---------Nicolas-Eloi LEMAIRE, né à Triaucourt, le 2 décembre 1767, était le fils de modestes laboureurs. Habitué aux travaux des champs, aîné d’une nombreuse famille, il était appelé à suivre la profession paternelle, mais sa vive intelligence ayant été remarquée, on conseilla à son père de lui faire continuer ses études. LEMAIRE passa successivement dans les collèges de Sainte-Ménehould, de Sainte-Barbe et dans celui du Plessis, à Paris. Ses rapides progrès lui valurent le bénéfice de la pension gratuite et, en 1787, il remporta le prix d’honneur au concours général de l’Université.
---------Lorsqu’il revint en vacances, il fut reçu et fêté par la municipalité de Sainte-Ménehould. Un accueil plus chaleureux encore l’attendait dans son village et, le lendemain, on le conduisait de la maison paternelle à l’Hôtel de Ville, où il fut complimenté dans des termes élogieux. Déjà, dans l’esprit du peuple, les qualités de l’intelligence l’emportaient sur les privilèges de la naissance.
---------Puis, LEMAIRE, agrégé de l’Université, obtint la chaire de rhétorique au collège du Cardinal Lemoine. En 1793, pour acquérir un certificat de civisme, il tint tête à Hanriot, commandant de Paris. Son énergie lui valut d’être nommé président de la Section des Sans-Culottes et, en cette qualité, il contribua à sauver nombre de personnes, professeurs, savants, habitants de la Meuse. Comme juge suppléant au tribunal civil, il s’attira des haines qui faillirent le perdre, lui et sa femme. Il fut promu juge au même tribunal en 1795. Sa fermeté et son activité attirèrent alors sur lui l’attention du Gouvernement : il fut proposé pour le Ministère de l’Intérieur. Le 18 brumaire changea la face des affaires. Les regrets que LEMAIRE avait exprimés au sujet du Coup d’Etat le mirent en suspicion. Il s’exila quelque temps dans le Piémont, réuni à la France depuis 1803. Il aida le général Menou dans l’organisation administrative de ce pays. C’est pendant son séjour en Italie, qu’il eut l’idée de publier les Classiques latins. Il revint à Paris en 1803.
---------Elu au Conseil Général de la Meuse, il en devint le Président. Après quatre années consécutives, il se retira, non sans garder l’estime de ses collègues.

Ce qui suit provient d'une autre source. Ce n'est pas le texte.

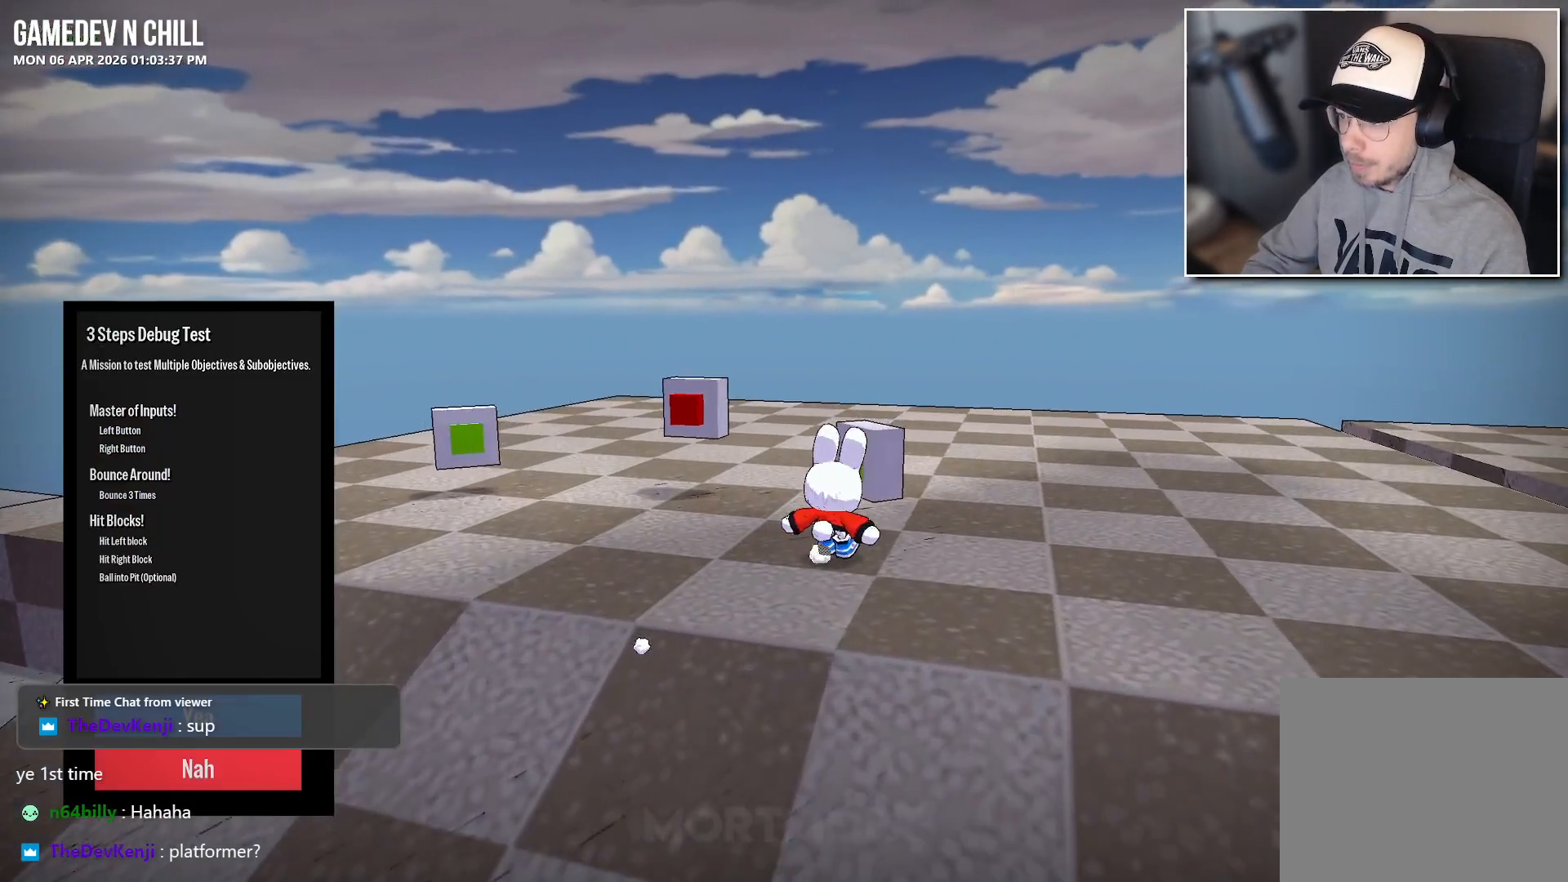
{"buttons": [], "left_stick": "center", "right_stick": "center", "events": [[333, "A", "down"], [433, "A", "up"]]}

---------De retour dans la capitale, il vécut dans la société des hommes célèbres avec lesquels ses études, ses fonctions et ses voyages l’avaient mis en rapport. Il suppléa quelque temps Delille dans la chaire de poésie latine au Collège de France et s’y fit remarquer par son esprit brillant. 1810, le 25 décembre de la même année, il fut nommé professeur à la Faculté des Lettres de Paris. En 1812, LEMAIRE fut cruellement frappé par la perte de son fils unique. S’éloignant du monde, il se renferma dans le silence des travaux littéraires. Le professeur fut moins brillant, mais le savant gagna en maturité.
---------A la première Restauration, considéré comme suspect, il revint dans la Meuse, où il fut encore une fois nommé président du Conseil Général. Il songea à la députation. Mais, ennemi des intrigues auxquelles il aurait pu être mêlé, il changea d’idée et consacra tout son temps à son œuvre capitale, l’édition des Classiques latins - 1811. Il dirigea cette entreprise avec une infatigable ardeur, s’assurant le concours de collaborateurs distingués, traitant avec les imprimeurs et donnant au travail une puissante impulsion. Après quinze ans d’un travail opiniâtre, il touchait au terme de ses efforts quand il fut emporté par une épidémie de choléra, le 3 octobre 1832. Son neveu, Pierre-Auguste LEMAIRE se chargea de mettre la dernière main à son oeuvre.